Ned has been a Microsoft MVP since 2017 and a HashiCorp Ambassador since 2020, and he holds a bunch of industry certifications that have no bearing on anything beyond his exceptional ability to take exams and pass them. When not in front of the camera, keyboard, and microphone, you can find Ned running the scenic trails of Pennsylvania or rocking out to live music in his hometown of Philadelphia. Ned has three guiding principles: Embrace discomfort, Fail often, and Be kind.
great interview. i learned some stuff. i would love to hear matts view on security good practices.

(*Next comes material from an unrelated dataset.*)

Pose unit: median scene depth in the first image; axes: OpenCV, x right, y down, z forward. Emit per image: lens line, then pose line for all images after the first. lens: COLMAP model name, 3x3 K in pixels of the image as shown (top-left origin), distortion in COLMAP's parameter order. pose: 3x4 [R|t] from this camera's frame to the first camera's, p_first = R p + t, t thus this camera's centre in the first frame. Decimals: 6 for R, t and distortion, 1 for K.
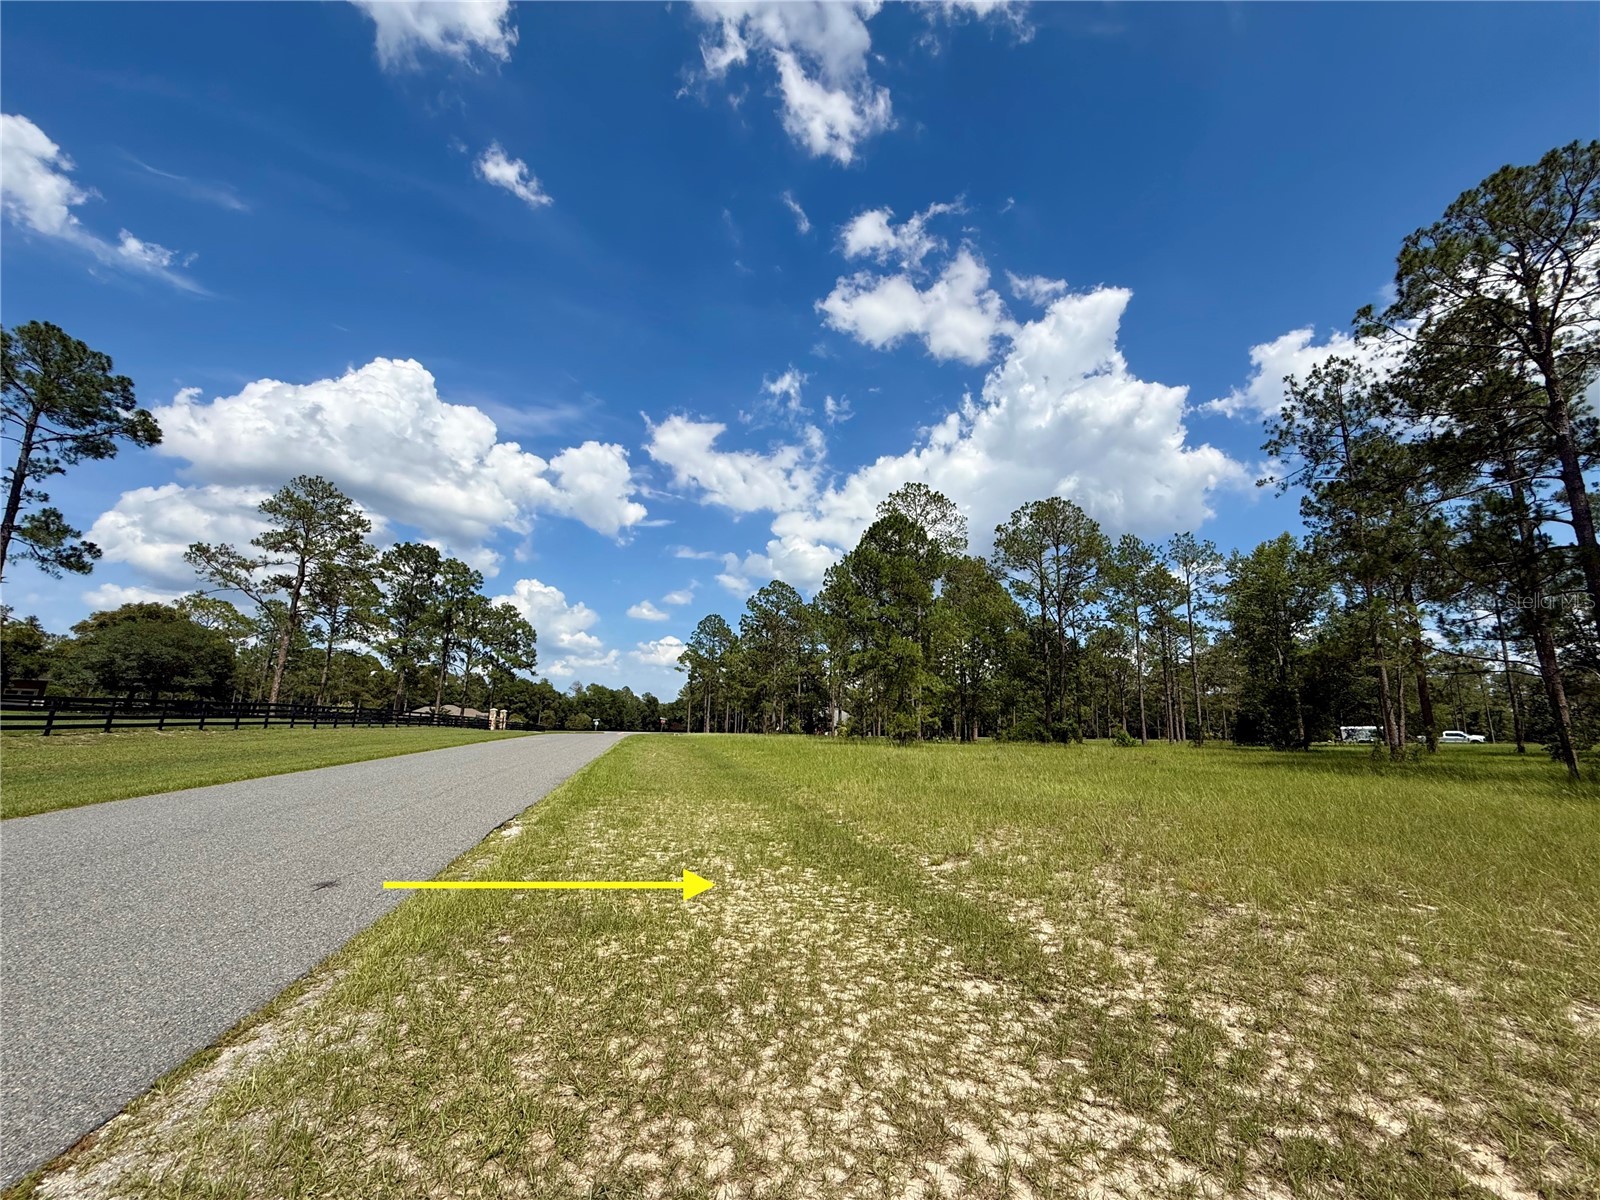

Yes, would love to know more about K8s
I've written several Powershell 'wrapper' scripts that do a 'state list' then present that list as a PS grid from where you can choose one or more resources on which to perform various changes, eg remove from state+HCL, rename resources (does a state move and finds+replaces within the HCL) etc. Also, ones to find Azure resources that aren't TF'd and automagically import them. They've proven quite useful...
Came for the IaC, stayed for the goatee's!
I've been hired on several times now to un-eF a company's Terralith. Or when I started somewhere I discovered all their terraform was a Giant terralith and no one knew how to use it or understood it. And it can take quite a while to just understand it. They'll have modules on top of modules calling other modules that call even more modules. idk why some of these outside teams do such a thing to these companies. I don't feel bad for the Companies, I feel bad for me having to sort it out!
I’d be interested in a video about breaking up a terralith, there were some valid points made that we are currently facing
We've got something planned for later in the year. Stay tuned!
Been thinking a lot about this 'terralith' thingy, and had this fear somewhere inside, that if using single state is really a good approach. Seems like it is not only me.
Would be fascinating to see a video, which would give some guidelines about criteria which could help to identify when to use terralith and when 'micro-terra'. Plan/apply time? Amount of resources? May be some types of resources should always have separate state, like AKS? Multi-region?
So far I was only thinking about plan/apply times - if it is quick enough - let it stay in one state, cause convenience of stitching everything in one root module is so hard to beat.
Separate state candidate: Azure Application Gateway?! Any change which is made outside of TF seems to cause TF to want to redo everything (listeners, probes, rules etc etc). This is a constant annoyance. I guess it's probably not Hashicorp's fault - probably just how the API works....
I haven't looked at the resource in the provider, but I'm guessing it could use some love. Lord knows the Azure Firewall is in a similar state.